È che io me lo chiedo spesso, se sono o no una scribacchina. E mi sembra presuntuoso perfino definirmi tale (figuriamoci poi autopromuovermi a scrittrice!).
Faccio confronti con gli altri: con il loro modus operandi, la loro produttività, il tipo di rapporto che hanno con i personaggi, se usano o meno una colonna sonora per ciascuna storia... e via di questo passo.
È che se devo giudicare dal "quanto è importante la scrittura", beh, che dire? La verità è che potrei farne a meno. Ne ho fatto a meno per più di dieci anni. Se scrivo sono più contenta, mi piace, mi diverte, ma posso vivere senza. Sono lenta. Sono discontinua. Non giro col bloc notes (anche se ogni tanto mi capita di usare le note dell'iPhone). Non ho un rapporto simbiotico con i personaggi, anzi, ci tengo a mantenere le distanze.
Insomma, non so a voi, ma a me sembra un disastro. E la cosa mi disturba. Vorrei essere scribacchina e invece... non ho i requisiti.
Avete presente quella cosa che la vita o la vivi o la scrivi? Ho sempre pensato che fosse una gran stupidaggine, perché dall'esperienza vengono fuori storie più ricche e una visione del mondo più completa. Però è pur vero che gli occhi di chi scrive sono occhi particolari: vedono cose che alla maggior parte di noi sfuggono. Ecco, in quel senso sono un po' orbetta.
Comunque, ci sono delle domande, ho dato le mie risposte. 
Cosa stai facendo per la tua scrittura? Leggo. Scrivo. Ogni tanto mi vergogno della mia incapacità (non che questo serva a molto).
Cosa stai facendo per essere scrittore? Oh, a me 'sta domanda sembra strana. Come se dovessi fare qualcosa per appiccicarmi un'etichetta. Tipo una raccolta punti. Non faccio niente per essere scrittore: se scrivo è perché mi diverto.
Chi sa che scrivi? In rete, parecchie persone. Offline, invece, la famiglia, qualche amico. Non tanta gente, comunque.

*DATI FORNITI*.
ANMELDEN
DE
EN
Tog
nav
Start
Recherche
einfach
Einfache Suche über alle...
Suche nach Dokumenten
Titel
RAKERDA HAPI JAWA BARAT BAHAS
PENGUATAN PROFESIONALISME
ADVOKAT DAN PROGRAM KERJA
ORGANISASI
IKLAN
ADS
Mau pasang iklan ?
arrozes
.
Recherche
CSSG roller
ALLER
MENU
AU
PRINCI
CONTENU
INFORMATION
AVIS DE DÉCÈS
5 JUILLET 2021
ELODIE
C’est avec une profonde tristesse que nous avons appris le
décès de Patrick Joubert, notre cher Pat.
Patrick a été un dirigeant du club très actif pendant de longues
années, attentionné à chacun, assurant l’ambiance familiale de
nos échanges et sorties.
* * *
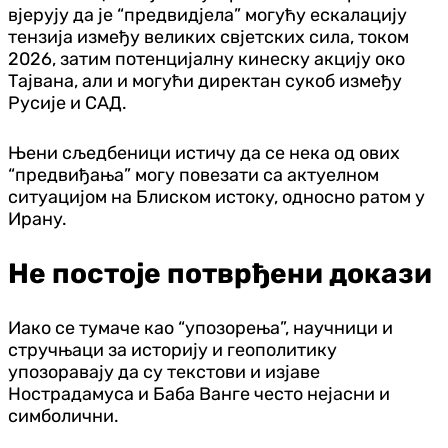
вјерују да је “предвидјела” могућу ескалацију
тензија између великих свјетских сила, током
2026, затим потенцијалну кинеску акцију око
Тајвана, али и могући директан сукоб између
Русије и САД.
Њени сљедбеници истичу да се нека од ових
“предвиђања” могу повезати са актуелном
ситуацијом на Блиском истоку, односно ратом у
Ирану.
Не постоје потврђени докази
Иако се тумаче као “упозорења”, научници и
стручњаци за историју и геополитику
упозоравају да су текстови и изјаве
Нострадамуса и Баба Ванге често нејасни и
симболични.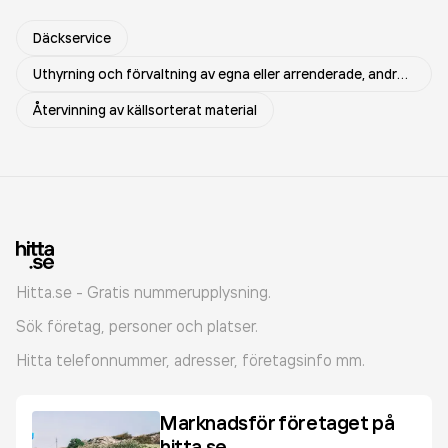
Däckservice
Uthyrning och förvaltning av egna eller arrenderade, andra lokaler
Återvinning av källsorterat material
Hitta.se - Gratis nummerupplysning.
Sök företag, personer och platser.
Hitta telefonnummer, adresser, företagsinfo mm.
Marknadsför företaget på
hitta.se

*CONSEGNA*. Prosegui il testo sul proprio rapporto con la scrittura, ripartendo subito dopo l'ultima frase riportata.

*RISPOSTA*.
Dove scrivi? In casa, principalmente. In sala, o in cucina, o sul lettone con il portatile. Vagolo in giro. Ogni tanto, in ufficio. Invece di lavorare (sì, complimenti a me).
Quanto scrivi? Dipende. A volte sono compulsiva, a volte passano settimane senza che scriva una riga.
Quante storie hai concluso lo scorso 2012? Vediamo... due lunghe e tre brevi.
Quante hai in mente di scriverne quest'anno? E chi lo sa? Mi piacerebbe concludere tutte quelle iniziate.
Hai iniziato a scriverne qualcuna? O stai ancora tergiversando? Sono in fase di revisione, ma tanto devo rifare tutto, quindi possiamo pure dire che ho iniziato a scriverne una.
È in ordine il tuo blog? Onestamente, non vedo cosa c'entri. Comunque sì. Più o meno. Per i miei standard. Insomma, non lo so!
Hai un blog almeno? Diversi. Solo che gli altri sono segreti e se vi dico qualcosa poi sono costretta a uccidervi.
Hai mai spedito la tua opera a un editore? E come no. Anche ad alcune agenzie letterarie.
Hai mai vinto un concorso letterario? Qualcuno. È fico, per trenta secondi ti senti la regina del mondo. Poi torni normale.
Qualcuno ha mai letto le tue storie? Sì. La mia amica Babi e le Socie. E il mio compagno. Non sono tanto per lo spacciare roba da leggere in giro. Mi vergogno, dare il proprio manoscritto (ai non addetti ai lavori, intendo) è un gesto molto intimo. C'è sempre il pericolo che ti ridano dietro.

sabato 19 gennaio 2013

Colonne sonore.

Di solito non scrivo con la musica. E non ho una OST per ogni storia.
Mi piacerebbe, eh. Ci ho provato, a compilarne, ma ho scoperto che serviva solo a distrarmi (infatti le storie dotate di colonna sonora sono ancora lì da concludere).
Forse perché non sono un'appassionata di musica: mi piace, ma sono in grado di vivere anche senza (a differenza della dolce metà, infatti i signori che sentirete più sotto me li ha fatti scoprire lui).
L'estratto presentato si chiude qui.